While Iran may be prepared for guerrilla war against a potential deployment of US ground forces, it is currently focused on surviving high-intensity precision warfare. Instead of light weapons and tunnels, it relies on dispersed missile forces and layered air defense. Instead of tribal networks alone, it integrates structured paramilitary institutions and formalized regional partnerships. However, the governing principle remains unchanged: deny rapid collapse.
Where the Comparison Breaks
Yet, Iran is neither Vietnam nor Afghanistan. It possesses long-range missile forces capable of striking regional targets, integrated air defense systems, a formal military-industrial base and a state economy capable – under strain – of sustaining mobilization. Its deterrence is therefore more technologically layered than insurgent models. At the same time, it is more vulnerable to economic pressure and cyber disruption than rural insurgencies embedded in subsistence societies. A mosaic state must preserve cohesion under sanction and political strain.
The Strategic Implication
If Vietnam and Afghanistan demonstrated anything, it is this: the side that survives the initial shock shapes the political trajectory of the war. In Vietnam, survival turned into political leverage. In Afghanistan, endurance turned into eventual restoration of power.

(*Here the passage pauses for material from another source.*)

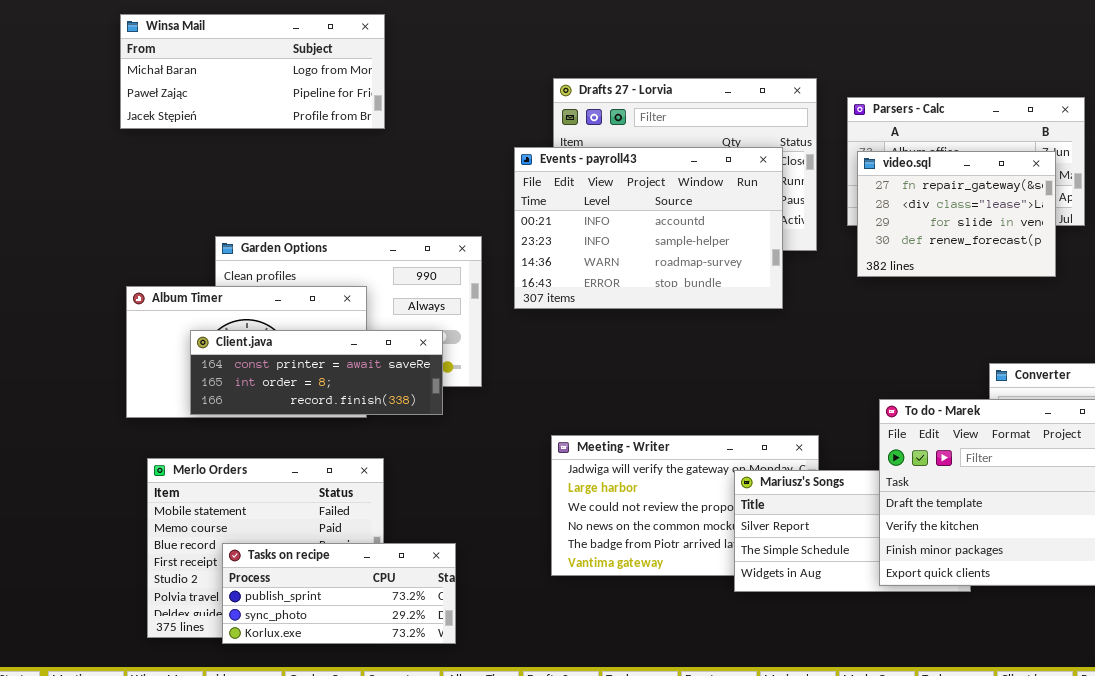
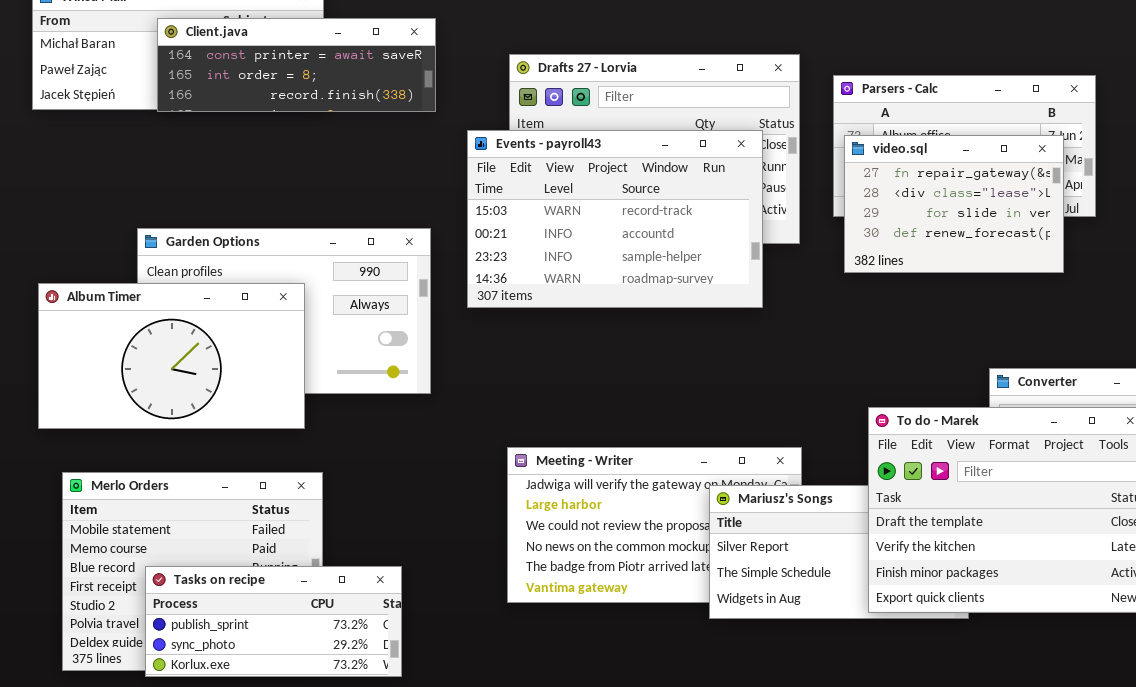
Events - payroll43: [514,147,783,309] -> [467,130,763,308], scrolled up 1 row
Client.java: [190,330,443,415] -> [157,18,436,112], moved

Iran’s doctrine seeks to ensure that any conflict shifts from decisive to protracted, from military to political, from surgical to attritional. For the United States and Israel, whose strategic culture emphasizes rapid, high-intensity campaigns, this creates a structural dilemma. The longer the war lasts, the more variables enter – global markets, regional escalation, domestic politics and alliance cohesion. These are now starting to play out in this conflict.
Iran’s mosaic defense architecture is not designed to conquer. It is designed to complicate and endure.
The Ultimate Question
The historical comparison suggests a deeper inquiry: can technologically advanced militaries achieve decisive outcomes against an adversary that refuses concentration and centralization? Vietnam and Afghanistan suggested no. Iran is betting that the answer remains no.
Whether that bet holds depends on variables that neither Tehran, Washington or Tel Aviv fully control: escalation dynamics, regional alliances, economic resilience and political will. But structurally, Iran has internalized the key lesson of 20th and 21st century American wars: the most dangerous adversary is not the one that wins the first battle. It is the one that survives it.